* Extracted records:
-- Opening Marker --

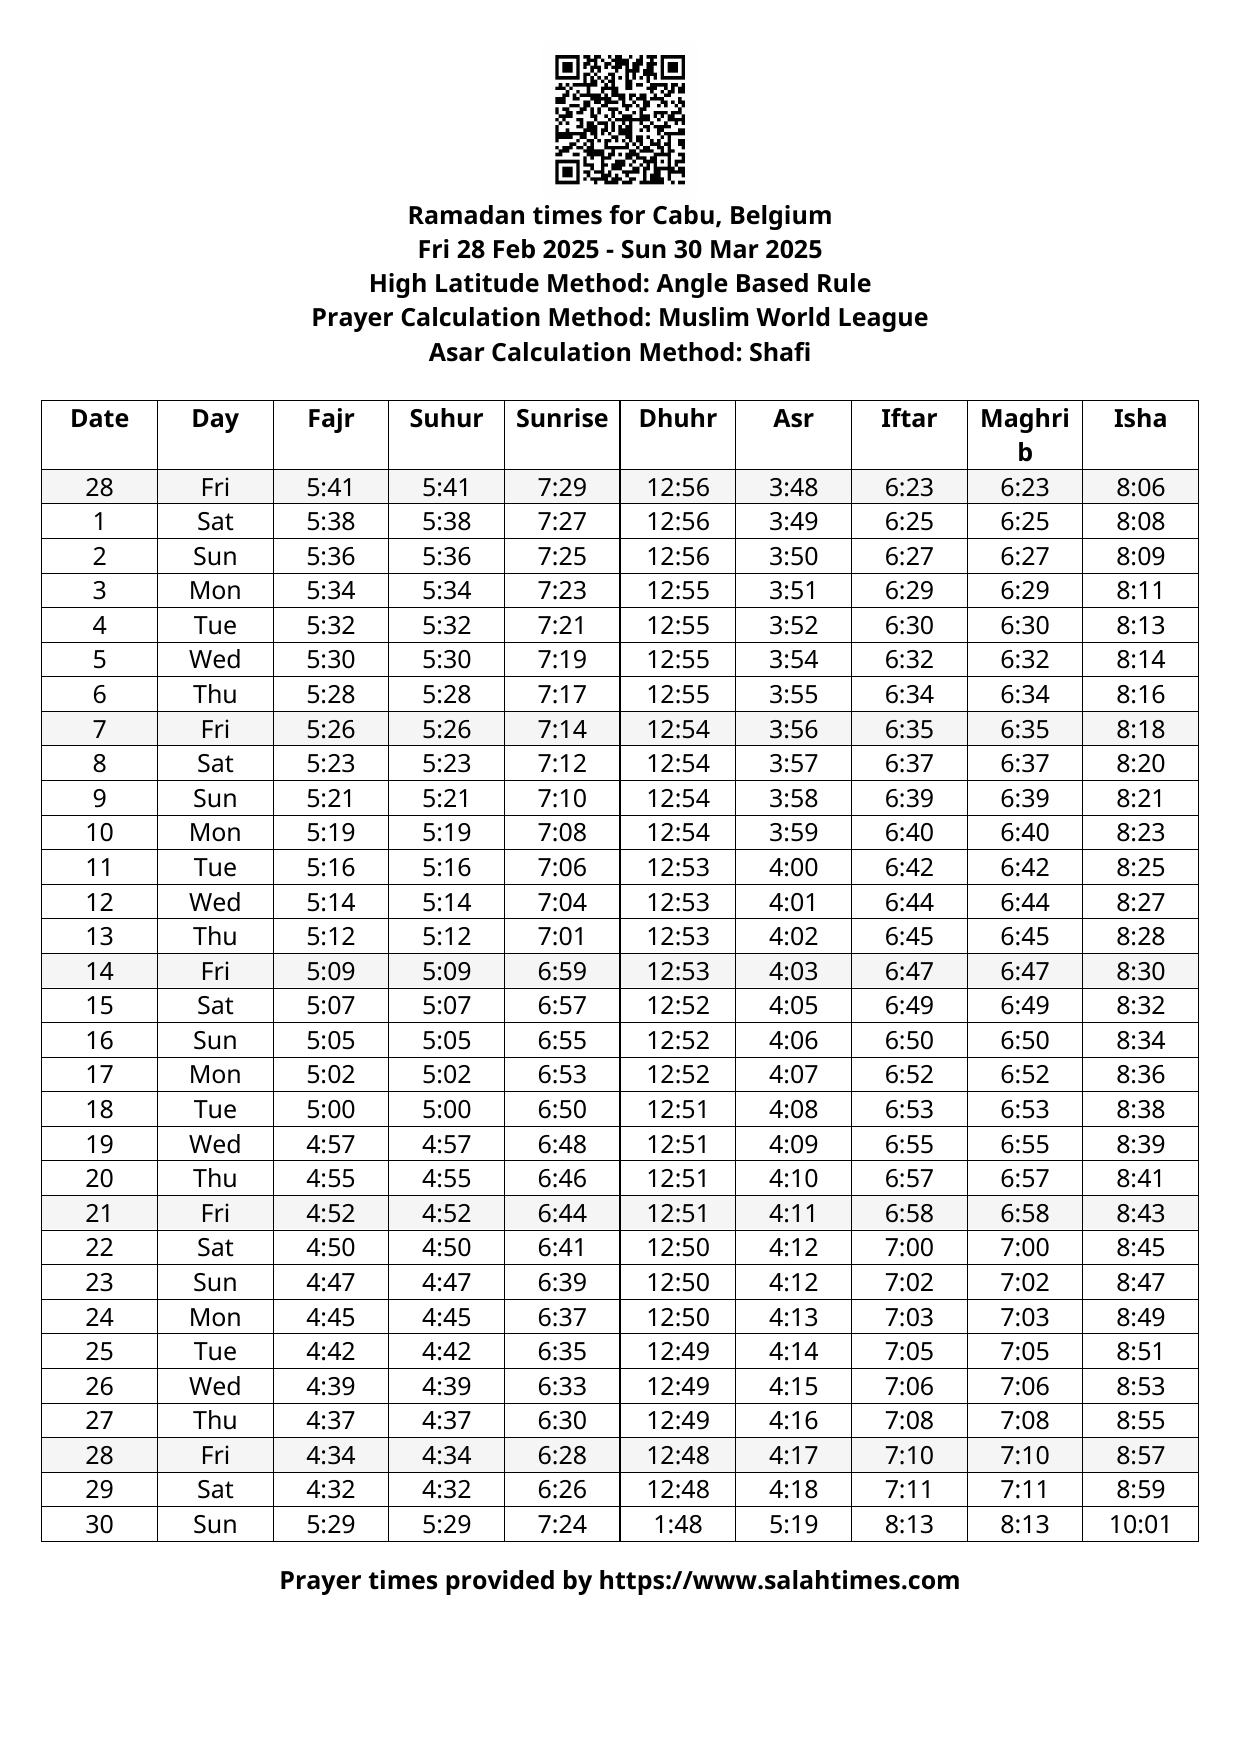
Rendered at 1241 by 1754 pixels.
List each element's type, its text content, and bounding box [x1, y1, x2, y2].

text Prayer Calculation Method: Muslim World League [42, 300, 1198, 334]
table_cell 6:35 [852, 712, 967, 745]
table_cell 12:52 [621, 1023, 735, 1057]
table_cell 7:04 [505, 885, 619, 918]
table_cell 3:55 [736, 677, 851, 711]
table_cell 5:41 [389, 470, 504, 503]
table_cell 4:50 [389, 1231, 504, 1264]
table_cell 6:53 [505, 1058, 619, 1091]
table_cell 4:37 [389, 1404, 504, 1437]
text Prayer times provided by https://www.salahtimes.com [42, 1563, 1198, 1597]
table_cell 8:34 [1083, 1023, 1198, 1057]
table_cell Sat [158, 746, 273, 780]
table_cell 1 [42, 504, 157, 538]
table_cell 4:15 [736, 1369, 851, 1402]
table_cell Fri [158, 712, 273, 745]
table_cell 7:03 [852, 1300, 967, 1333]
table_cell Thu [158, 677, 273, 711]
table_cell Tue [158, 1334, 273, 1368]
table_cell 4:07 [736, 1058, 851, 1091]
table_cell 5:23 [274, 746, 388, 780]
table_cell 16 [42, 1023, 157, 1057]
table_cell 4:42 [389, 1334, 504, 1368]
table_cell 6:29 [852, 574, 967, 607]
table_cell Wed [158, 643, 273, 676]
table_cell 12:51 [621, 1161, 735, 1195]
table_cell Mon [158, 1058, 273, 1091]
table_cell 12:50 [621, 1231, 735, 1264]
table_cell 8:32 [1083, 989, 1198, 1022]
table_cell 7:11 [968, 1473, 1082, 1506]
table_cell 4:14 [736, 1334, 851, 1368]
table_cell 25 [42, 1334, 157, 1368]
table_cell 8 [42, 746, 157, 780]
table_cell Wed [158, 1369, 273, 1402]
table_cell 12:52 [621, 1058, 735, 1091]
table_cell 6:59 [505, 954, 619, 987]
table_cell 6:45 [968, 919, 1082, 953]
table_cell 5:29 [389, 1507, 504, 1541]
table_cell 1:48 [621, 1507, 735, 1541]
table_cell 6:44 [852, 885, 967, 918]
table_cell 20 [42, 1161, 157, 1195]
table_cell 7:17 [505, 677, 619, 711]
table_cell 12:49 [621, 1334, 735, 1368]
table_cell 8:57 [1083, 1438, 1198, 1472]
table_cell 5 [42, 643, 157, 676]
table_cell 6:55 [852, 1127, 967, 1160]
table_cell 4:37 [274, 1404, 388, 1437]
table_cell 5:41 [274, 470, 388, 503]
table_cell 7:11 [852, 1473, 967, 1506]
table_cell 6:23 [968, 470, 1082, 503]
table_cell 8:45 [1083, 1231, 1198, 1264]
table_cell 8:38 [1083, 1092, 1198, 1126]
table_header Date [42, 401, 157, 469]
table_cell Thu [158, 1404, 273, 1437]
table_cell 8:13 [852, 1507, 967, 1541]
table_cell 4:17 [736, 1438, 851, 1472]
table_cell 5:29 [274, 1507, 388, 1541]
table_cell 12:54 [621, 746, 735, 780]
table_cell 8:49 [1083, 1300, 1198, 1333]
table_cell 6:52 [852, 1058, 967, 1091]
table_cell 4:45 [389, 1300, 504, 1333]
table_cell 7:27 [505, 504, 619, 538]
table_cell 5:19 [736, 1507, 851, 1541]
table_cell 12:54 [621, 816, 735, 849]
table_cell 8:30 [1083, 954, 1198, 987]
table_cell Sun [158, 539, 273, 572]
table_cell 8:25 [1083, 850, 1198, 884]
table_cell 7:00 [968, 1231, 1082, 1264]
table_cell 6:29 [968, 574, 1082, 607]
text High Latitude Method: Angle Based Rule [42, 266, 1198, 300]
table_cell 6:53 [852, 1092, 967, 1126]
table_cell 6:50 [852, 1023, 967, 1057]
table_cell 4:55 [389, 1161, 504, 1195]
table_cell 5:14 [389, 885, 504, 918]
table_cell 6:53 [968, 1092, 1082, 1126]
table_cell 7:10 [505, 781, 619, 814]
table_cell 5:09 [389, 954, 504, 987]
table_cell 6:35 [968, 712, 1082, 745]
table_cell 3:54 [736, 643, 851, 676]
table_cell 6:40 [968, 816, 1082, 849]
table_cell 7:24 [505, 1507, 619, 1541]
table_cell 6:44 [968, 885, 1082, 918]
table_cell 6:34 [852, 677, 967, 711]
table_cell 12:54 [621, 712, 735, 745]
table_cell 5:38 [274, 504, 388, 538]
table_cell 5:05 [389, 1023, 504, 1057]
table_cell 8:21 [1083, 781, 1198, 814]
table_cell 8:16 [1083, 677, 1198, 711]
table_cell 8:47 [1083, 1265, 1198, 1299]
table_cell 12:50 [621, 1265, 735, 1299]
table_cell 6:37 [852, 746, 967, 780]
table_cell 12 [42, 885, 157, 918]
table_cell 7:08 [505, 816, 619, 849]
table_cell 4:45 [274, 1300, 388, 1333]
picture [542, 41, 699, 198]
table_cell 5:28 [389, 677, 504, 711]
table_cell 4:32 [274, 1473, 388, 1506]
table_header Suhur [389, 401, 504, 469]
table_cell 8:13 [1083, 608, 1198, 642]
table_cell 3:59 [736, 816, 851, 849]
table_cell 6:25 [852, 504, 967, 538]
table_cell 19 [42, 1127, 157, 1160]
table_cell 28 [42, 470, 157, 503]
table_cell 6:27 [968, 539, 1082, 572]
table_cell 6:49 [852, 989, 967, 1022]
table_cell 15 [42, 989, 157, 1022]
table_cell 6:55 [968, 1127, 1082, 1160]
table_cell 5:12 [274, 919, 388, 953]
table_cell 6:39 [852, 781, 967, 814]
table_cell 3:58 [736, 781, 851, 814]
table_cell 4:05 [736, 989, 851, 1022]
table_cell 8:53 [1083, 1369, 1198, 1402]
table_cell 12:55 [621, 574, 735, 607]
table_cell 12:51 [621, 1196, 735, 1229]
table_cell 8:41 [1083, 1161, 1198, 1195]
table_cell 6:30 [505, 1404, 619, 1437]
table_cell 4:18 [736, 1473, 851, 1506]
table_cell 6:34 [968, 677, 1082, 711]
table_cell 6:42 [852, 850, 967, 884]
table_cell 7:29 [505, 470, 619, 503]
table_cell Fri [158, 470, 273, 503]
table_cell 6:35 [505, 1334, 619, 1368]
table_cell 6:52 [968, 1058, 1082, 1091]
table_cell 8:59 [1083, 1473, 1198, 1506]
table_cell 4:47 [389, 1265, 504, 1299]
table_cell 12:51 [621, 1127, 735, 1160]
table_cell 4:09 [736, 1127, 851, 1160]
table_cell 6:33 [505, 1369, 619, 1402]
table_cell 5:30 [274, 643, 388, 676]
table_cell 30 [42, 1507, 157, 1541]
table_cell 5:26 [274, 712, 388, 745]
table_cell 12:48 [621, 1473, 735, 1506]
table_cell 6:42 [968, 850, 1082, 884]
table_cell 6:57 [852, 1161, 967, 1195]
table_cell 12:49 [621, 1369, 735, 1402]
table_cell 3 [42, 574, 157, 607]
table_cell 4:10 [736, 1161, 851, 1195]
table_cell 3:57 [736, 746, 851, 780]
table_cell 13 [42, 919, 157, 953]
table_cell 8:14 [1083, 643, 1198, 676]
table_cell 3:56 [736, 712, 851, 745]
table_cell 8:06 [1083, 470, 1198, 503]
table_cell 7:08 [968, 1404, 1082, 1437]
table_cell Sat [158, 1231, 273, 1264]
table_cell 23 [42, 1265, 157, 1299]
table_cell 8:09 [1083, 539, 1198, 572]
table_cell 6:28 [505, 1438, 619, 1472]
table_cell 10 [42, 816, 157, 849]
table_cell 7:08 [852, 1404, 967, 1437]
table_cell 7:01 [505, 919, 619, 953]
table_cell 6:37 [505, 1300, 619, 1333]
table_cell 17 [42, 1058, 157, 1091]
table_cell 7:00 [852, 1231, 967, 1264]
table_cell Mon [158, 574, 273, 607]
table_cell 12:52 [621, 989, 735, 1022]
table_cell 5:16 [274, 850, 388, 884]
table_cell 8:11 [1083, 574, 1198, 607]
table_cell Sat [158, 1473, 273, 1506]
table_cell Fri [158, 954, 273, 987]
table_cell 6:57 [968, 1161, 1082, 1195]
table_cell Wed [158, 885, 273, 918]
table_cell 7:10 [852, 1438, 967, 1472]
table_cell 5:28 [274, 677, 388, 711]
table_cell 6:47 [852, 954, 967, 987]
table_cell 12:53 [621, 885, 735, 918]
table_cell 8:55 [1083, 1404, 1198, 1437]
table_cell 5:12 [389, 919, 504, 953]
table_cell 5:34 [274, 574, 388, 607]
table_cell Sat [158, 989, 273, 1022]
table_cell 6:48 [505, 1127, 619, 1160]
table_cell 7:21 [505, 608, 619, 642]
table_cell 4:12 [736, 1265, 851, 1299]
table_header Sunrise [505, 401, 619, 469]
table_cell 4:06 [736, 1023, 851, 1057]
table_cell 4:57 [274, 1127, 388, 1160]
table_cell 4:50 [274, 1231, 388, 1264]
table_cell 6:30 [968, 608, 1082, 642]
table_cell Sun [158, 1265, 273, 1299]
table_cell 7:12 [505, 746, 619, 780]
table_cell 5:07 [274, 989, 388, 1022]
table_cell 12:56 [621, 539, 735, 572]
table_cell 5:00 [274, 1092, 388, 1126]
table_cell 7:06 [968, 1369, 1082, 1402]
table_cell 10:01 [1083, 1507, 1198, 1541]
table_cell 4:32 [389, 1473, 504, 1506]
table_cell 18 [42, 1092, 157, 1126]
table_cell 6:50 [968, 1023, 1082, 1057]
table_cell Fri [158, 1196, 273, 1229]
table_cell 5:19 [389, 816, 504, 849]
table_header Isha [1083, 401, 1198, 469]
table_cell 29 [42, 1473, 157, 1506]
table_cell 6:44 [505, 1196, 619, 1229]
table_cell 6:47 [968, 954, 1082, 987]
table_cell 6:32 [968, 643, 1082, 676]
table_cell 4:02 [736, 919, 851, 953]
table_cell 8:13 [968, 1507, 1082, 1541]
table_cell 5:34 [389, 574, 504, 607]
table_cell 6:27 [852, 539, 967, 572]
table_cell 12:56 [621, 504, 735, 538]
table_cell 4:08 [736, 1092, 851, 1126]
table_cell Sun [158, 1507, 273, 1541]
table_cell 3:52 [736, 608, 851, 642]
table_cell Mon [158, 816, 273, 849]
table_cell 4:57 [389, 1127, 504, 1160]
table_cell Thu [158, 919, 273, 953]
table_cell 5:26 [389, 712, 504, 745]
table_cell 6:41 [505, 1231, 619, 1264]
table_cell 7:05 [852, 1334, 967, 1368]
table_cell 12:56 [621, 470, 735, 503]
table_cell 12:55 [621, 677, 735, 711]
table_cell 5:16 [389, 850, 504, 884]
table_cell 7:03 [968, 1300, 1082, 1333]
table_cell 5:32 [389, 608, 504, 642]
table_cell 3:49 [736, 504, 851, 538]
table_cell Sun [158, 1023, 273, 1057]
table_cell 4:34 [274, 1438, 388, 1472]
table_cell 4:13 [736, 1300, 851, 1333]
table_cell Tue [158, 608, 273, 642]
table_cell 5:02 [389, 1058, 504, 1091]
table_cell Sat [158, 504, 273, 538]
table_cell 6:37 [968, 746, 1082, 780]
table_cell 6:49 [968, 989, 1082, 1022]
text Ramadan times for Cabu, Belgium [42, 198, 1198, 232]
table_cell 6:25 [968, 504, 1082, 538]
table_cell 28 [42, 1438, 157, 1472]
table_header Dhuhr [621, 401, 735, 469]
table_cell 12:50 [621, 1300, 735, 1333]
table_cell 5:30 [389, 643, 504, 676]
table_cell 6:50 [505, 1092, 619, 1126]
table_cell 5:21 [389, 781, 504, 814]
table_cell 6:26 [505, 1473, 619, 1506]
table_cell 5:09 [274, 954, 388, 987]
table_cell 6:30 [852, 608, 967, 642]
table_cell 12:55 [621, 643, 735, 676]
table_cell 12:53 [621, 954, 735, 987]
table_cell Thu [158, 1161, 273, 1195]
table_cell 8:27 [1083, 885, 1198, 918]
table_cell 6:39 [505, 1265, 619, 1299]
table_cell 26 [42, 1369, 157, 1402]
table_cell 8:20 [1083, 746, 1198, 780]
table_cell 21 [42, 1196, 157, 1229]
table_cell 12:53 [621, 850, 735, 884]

-- Closing Marker --

* What you have to do: What is the number of lines in the entries above that hold the string "times"? Please state that number alone.

* Task result: 2